The Pampers Dilemma

Today I’m washing my last load of cloth diapers. After this, I’ll be tossing small smelly bundles of plastic and chemicals directly into a hole down the hill from my house. And although I admit I’m a little thrilled at the convenience of it all and am pretty sure I won’t miss the nightly ritual of plunging my arms into buckets of poop soup, it’s still one of the most difficult socially responsible decisions I’ve had to make. I realize the mountain of Pampers I’ll be leaving as my legacy here in Kenya doesn’t exactly appear all that responsible, but I really am doing this one for the land and community around me, as crazy as that sounds.
Kenya is having a drought. It has been for many months, although it’s hard to imagine as I sit here surrounded by a near jungle of green in Nairobi. But upcountry, people and cattle are dying, crops are failing, and almost an entire population is losing hope in their future, at least the near future, which is sometimes the only one that matters. Here in Nairobi we’ve been able to keep up the facade of water springing eternal, especially in the richer areas of the city. But the facade is crumbling. I don’t know anyone who has water flowing through their pipes on a regular basis any more, most people have given up the luxury of showers and washing machines long ago, and yesterday a friend was longing for the simple satisfaction of just flushing without first lugging a bucket of already-used water to the toilet. On the compound where I live we have a bore hole that’s been providing steady water for us for months and makes the shortage seem distant and theoretical. But not for long. The bore hole is nearly empty and city council says it’s out of water completely, regardless of how much money you offer, which is quite a thing in this society where money can usually conjure up just about any magic you desire. And so, when every drop is precious, when people around us are actually dying for want of water, I just can’t see my three hour diaper-cycle on the washing machine or even the diaper pail full of water as being the responsible option. Thus the Pampers.

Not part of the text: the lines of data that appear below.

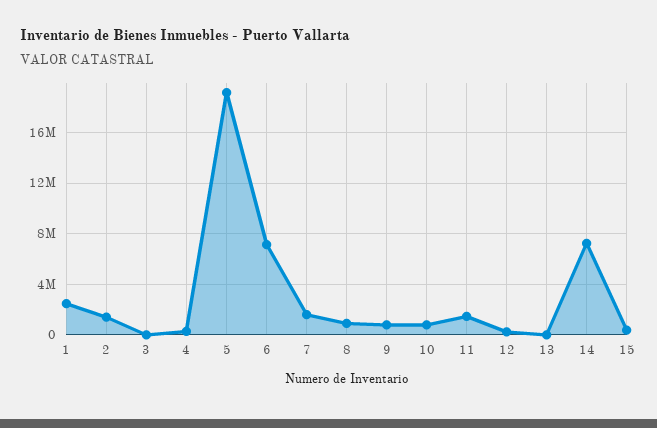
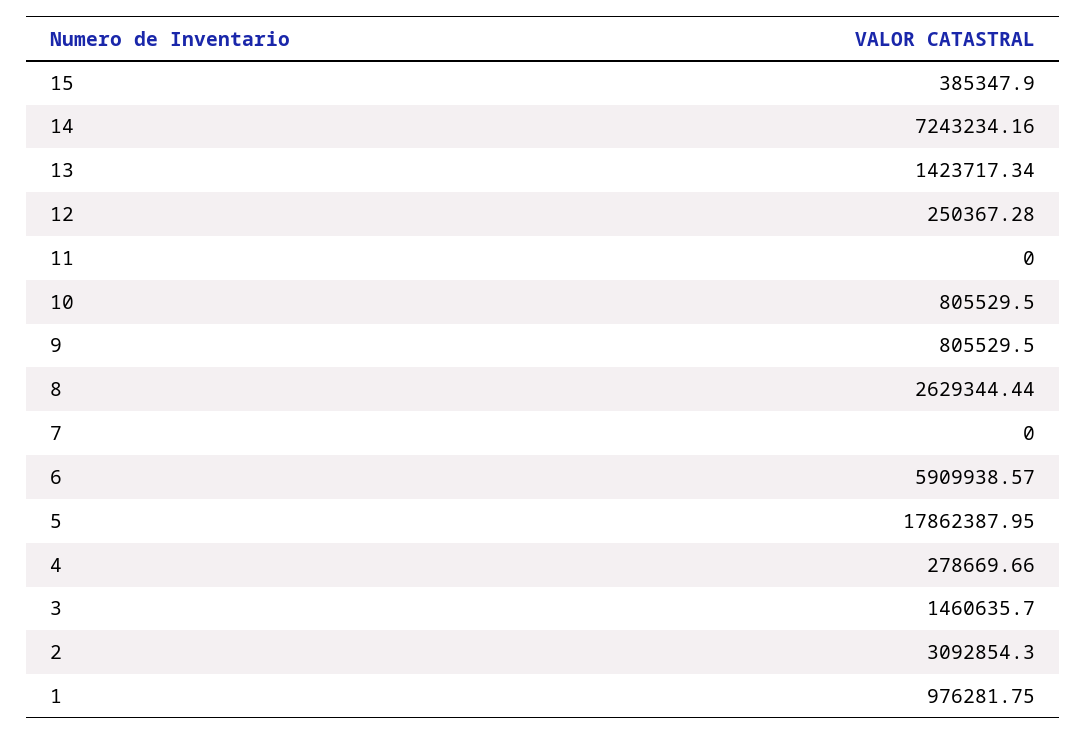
1: 2500000 -> 976281.75
2: 1500000 -> 3092854.3
3: 0 -> 1460635.7
5: 19000000 -> 17862387.95
6: 7000000 -> 5909938.57
7: 1500000 -> 0
8: 1000000 -> 2629344.44
11: 1500000 -> 0
13: 0 -> 1423717.34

I’ve been developing this theory lately that most of our important decisions are not between right and wrong, but rather a prioritizing of values, and nothing seems to support that theory more than the decision that Pampers are the best choice for me right now. I face these priority dilemmas all the time. Eating organically is a value for me, but so is budgeting wisely and most of the time I have to choose which value will take precedent. I’m a pacifist, and as a Mennonite, this value is inseparable from my faith, but caring for my children is one of my most important life purposes and so any situation that puts those two values in conflict is necessarily going to require some heartwrenching prioritizing. I’m not arguing that there is no such thing as right and wrong, just that most of our life decisions are not nearly so straight forward. Which seems to call for a fair bit of grace when we’re judging other people’s decisions. It’s easy to conclude that other people are making wrong choices, but who knows what opposing values they’ve had to choose between. Maybe that irresponsible lady with the cart piled with Pampers is really a conflicted hippy, just trying to do the right thing.